Nel volume di Baffi e Jemolo Anni del disincanto. Carteggio 1967-1981 (Aragno editore, 2014) che ho curato, ho raccolto la testimonianza orale del maresciallo della guardia di finanza Silvio Novembre - primo collaboratore di Giorgio Ambrosoli e il cui motto è «Più è difficile fare il proprio dovere, più bisogna farlo» - che mi ha confermato l'assenza delle istituzioni ai funerali: «Nel breve percorso a piedi verso il cimitero, Baffi mi disse: “Come è diverso morire a Roma. Qui siamo in pochi e non è presente alcun rappresentante delle istituzioni. La settimana scorsa sono stato a un funerale a Roma e le autorità c’erano tutte con le loro auto blu”».A stretto giro di posta - 23 luglio 1979, ASBI, Carte Baffi, Governatore Onorario - Paolo Baffi scrive a Giorgio Bocca: "Caro dottor Bocca, l'attacco contro la Banca d'Italia e la mia persona è stato così massiccio e spietato, ha usato in alcuni organi di stampa argomenti così fraudolenti, abietti e malvagi, che solo quattro e più decenni di lavoro onesta e di profonda reciproca conoscenza con i massimi dirigenti delle altre banche centrali hanno potuto farmi scudo contro colpi che avrebbero diversamente ferito l'immagine della Banca e mia.
Ma anche così essendo, il Suo articolo sulla Repubblica mi ha aiutato, venendo a conferma dell'opinione che i miei colleghi all'estero si erano formati su questo maledetto affaire. (...)
Le sono grato e Le presento gli auguri più fervidi per le battaglie che Ella conduce al fine di avvicinare l'Italia al modello di una convivenza civile".

E' compito degli storici far emergere la verità storica a distanza di anni. Quando gli archivi si aprono e si possono fare valutazioni con il necessario distacco. Ma spesso mentre leggo le carte, non posso fare a meno di commuovermi.




 





 


domenica 30 novembre 2014

Qualunque cosa succeda in TV - Essere responsabili significa essere garanti del proprio agire


Pierfrancesco Favino interpreta l'avv. Giorgio Ambrosoli
Stasera io, mia moglie e i miei figli vedremo insieme con interesse su Rai1 la fiction "Qualunque cosa succeda", che narra la storia dell'avvocato Giorgio Ambrosoli, commissario liquidatore della Banca Privata Italiana guidata dal banchiere bancarottiere Michele Sindona, mandante dell'omicidio.

ELENCO DEI DATI:
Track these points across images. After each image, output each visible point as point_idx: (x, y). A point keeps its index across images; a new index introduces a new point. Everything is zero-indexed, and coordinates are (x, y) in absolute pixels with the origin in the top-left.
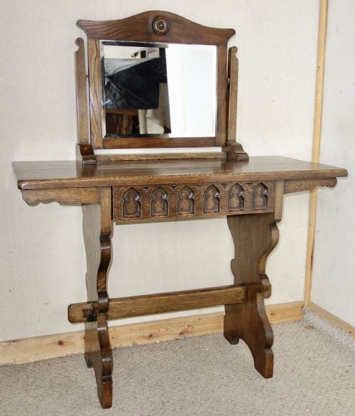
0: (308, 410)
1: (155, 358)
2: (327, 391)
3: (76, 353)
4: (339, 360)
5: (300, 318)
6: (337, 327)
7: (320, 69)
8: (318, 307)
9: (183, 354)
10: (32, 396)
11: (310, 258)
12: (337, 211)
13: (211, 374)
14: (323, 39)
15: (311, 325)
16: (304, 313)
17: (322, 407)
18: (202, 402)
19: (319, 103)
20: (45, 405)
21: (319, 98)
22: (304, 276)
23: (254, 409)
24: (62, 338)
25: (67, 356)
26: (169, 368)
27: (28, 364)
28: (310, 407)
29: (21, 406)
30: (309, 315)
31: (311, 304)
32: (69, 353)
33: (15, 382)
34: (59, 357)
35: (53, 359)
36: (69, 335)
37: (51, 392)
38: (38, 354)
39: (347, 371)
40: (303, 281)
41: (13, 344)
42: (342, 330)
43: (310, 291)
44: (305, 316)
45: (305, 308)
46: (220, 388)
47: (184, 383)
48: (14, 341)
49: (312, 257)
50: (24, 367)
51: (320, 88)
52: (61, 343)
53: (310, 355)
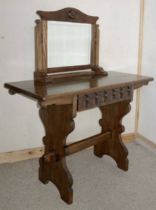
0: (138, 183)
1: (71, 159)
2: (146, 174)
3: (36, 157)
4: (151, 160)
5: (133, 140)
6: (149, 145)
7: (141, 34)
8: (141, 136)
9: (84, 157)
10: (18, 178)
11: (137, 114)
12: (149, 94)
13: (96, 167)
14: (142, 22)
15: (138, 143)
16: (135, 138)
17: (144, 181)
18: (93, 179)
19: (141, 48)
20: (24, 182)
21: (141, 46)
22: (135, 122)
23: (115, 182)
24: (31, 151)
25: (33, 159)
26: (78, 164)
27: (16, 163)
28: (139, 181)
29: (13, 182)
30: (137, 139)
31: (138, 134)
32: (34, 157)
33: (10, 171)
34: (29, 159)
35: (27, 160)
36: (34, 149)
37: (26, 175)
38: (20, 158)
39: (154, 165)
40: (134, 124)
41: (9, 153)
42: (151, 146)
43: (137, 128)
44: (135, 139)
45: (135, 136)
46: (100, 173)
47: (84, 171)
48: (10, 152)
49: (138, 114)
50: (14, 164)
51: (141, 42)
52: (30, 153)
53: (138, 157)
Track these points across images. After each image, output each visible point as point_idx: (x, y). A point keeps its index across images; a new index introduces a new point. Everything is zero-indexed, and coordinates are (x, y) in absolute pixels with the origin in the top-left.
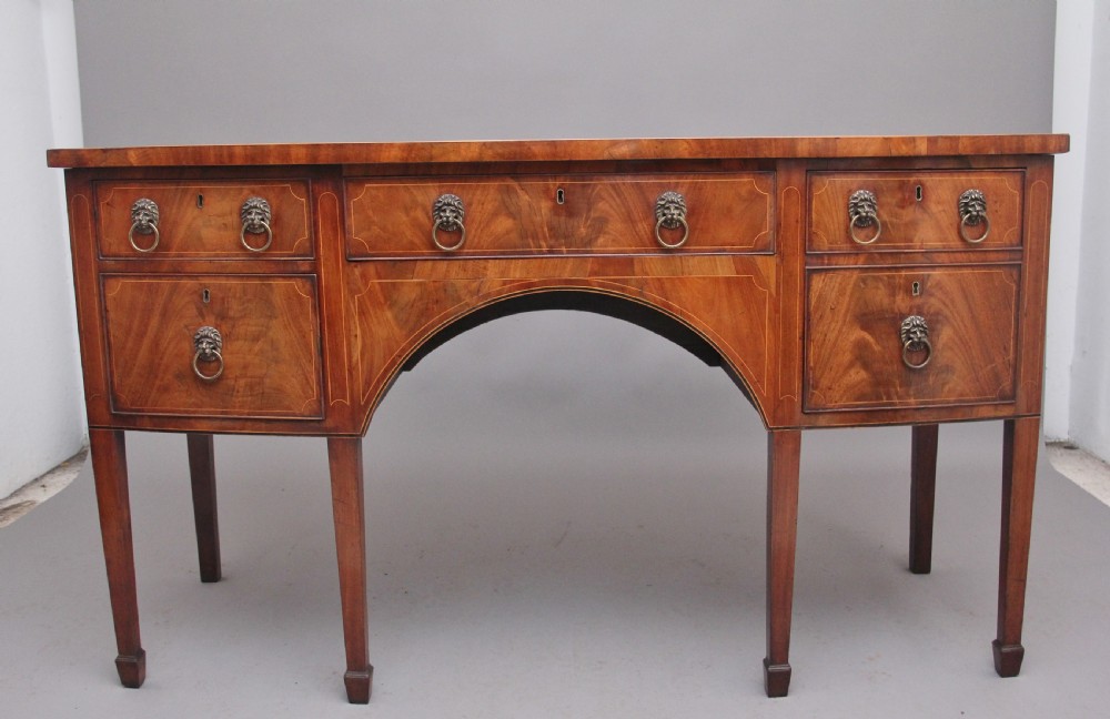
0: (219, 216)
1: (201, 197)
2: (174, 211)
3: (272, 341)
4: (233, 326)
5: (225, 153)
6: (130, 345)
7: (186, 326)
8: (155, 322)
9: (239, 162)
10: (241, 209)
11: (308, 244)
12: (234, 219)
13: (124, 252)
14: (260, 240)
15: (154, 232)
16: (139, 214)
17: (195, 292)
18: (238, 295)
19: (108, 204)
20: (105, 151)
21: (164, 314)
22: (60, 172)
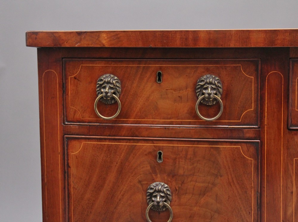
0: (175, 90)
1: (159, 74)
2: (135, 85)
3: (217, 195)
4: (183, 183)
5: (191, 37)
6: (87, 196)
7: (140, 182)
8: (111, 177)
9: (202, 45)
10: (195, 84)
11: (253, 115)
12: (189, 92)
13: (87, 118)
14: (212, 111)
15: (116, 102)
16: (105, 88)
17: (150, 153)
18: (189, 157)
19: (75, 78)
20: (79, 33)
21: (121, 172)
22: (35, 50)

COMPITI DA SVOLGERE:
A. Duplica la parte del testo fornito che comincia con "Le sono grato" e finisce con "meno di commuovermi.".
B. Nel testo fornito, qual è il motto di Silvio Novembre?
I dati non hanno alcun legame con il testo fornito.

RISPOSTE AI COMPITI:
A.
Le sono grato e Le presento gli auguri più fervidi per le battaglie che Ella conduce al fine di avvicinare l'Italia al modello di una convivenza civile".

E' compito degli storici far emergere la verità storica a distanza di anni. Quando gli archivi si aprono e si possono fare valutazioni con il necessario distacco. Ma spesso mentre leggo le carte, non posso fare a meno di commuovermi.

B. «Più è difficile fare il proprio dovere, più bisogna farlo».